▶ _Written task_: In the data below, find every line with the word "организаций" and copy it out.
================================
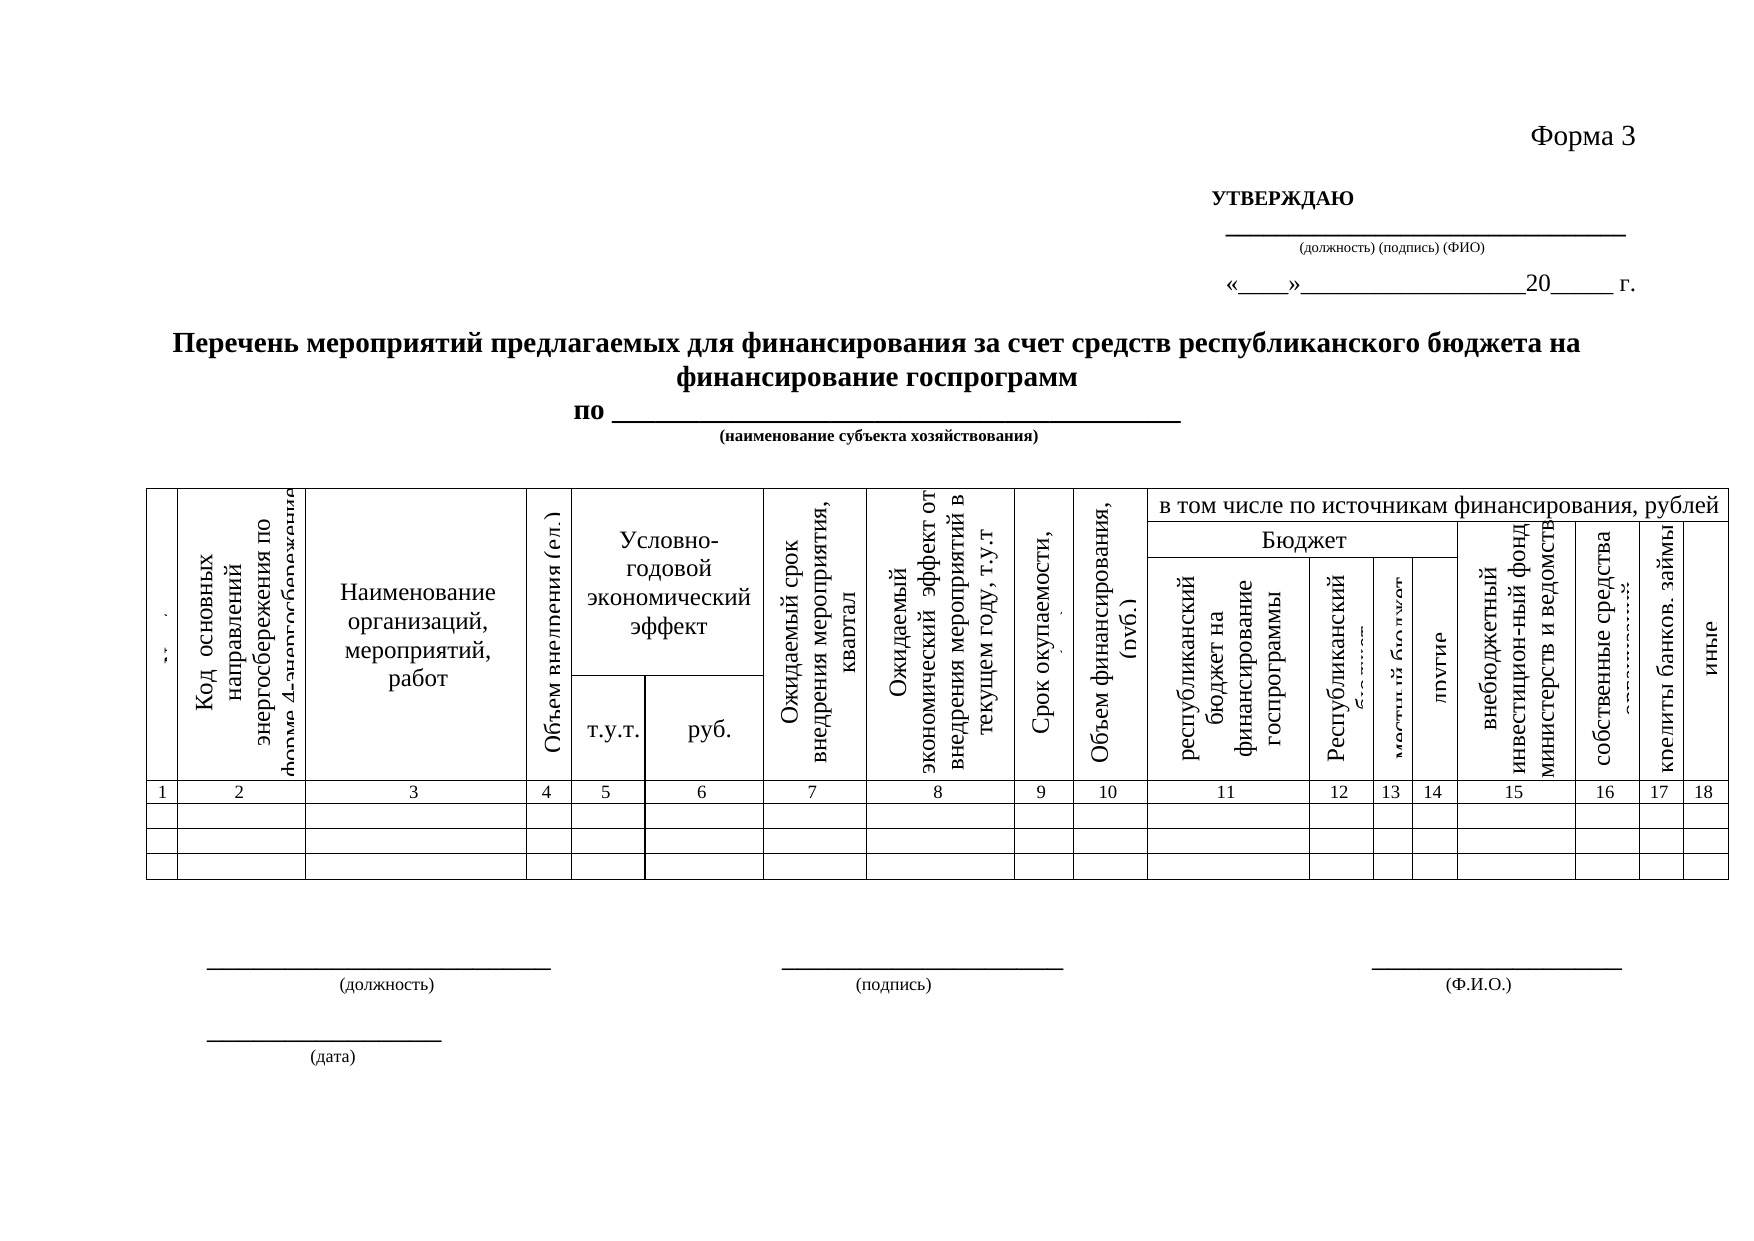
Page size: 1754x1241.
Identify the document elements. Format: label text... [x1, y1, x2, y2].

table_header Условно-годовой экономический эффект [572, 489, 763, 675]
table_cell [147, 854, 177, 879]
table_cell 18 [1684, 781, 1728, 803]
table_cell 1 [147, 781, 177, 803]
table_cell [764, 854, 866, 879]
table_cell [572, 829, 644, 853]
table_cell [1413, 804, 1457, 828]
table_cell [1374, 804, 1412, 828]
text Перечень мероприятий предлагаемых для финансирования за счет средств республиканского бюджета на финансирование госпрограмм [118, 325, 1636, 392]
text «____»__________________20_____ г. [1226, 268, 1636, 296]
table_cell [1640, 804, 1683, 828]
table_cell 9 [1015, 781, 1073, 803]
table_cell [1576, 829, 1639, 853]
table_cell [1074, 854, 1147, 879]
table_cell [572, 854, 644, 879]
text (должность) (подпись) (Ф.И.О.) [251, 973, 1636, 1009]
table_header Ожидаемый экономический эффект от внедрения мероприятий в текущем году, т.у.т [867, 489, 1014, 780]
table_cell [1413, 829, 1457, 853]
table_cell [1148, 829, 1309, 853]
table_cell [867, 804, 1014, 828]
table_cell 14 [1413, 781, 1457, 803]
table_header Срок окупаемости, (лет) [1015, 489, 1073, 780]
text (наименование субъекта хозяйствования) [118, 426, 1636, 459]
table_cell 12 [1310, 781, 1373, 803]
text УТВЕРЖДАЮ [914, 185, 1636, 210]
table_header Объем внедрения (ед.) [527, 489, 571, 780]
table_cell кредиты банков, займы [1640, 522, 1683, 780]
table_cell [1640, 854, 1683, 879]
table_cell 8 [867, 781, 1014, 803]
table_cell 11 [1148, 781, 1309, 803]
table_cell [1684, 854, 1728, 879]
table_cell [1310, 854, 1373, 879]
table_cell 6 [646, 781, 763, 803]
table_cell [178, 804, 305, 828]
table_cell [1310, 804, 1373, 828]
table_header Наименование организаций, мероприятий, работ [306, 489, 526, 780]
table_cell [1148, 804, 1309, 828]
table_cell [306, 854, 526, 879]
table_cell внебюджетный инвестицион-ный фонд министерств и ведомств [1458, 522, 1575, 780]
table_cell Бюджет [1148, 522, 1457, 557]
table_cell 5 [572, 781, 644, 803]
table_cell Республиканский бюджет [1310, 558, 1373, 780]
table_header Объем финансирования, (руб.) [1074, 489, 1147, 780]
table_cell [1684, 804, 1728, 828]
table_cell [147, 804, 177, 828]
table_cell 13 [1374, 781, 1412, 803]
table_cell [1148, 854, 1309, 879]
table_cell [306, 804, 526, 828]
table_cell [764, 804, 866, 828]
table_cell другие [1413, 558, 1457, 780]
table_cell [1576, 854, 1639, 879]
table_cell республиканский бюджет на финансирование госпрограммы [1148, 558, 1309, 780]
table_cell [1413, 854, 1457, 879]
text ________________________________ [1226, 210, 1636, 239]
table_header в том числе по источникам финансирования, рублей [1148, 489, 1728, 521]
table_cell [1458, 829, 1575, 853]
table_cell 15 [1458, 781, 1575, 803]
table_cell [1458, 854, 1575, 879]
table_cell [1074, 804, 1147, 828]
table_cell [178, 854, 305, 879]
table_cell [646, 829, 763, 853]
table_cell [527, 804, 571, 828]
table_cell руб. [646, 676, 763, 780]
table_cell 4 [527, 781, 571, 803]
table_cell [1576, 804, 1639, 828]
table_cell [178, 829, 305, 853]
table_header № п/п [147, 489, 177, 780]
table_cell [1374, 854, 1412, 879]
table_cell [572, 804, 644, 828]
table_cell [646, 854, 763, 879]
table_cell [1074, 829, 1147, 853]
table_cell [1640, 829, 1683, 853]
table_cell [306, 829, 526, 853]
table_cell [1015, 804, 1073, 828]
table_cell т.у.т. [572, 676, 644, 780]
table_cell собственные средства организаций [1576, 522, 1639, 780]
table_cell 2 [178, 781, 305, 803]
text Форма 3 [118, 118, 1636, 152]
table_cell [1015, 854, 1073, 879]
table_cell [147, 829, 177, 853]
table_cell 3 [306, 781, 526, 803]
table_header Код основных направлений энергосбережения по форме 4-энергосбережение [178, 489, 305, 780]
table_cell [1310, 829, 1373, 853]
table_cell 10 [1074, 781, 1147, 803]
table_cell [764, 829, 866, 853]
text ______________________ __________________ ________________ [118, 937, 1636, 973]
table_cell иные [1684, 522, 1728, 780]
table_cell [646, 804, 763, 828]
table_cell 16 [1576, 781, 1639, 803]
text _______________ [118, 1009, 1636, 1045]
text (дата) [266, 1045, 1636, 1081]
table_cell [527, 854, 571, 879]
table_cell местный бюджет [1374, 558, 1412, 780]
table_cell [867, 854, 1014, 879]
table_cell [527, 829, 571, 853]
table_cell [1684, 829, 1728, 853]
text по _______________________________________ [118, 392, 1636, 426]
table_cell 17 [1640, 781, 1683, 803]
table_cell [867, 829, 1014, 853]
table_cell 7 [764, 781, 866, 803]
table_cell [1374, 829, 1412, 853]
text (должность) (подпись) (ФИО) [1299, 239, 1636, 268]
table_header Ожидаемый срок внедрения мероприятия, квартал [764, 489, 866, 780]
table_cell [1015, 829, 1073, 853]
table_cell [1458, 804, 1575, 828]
================================
▶ _Task answer_:
table_header Наименование организаций, мероприятий, работ [306, 489, 526, 780]
table_cell собственные средства организаций [1576, 522, 1639, 780]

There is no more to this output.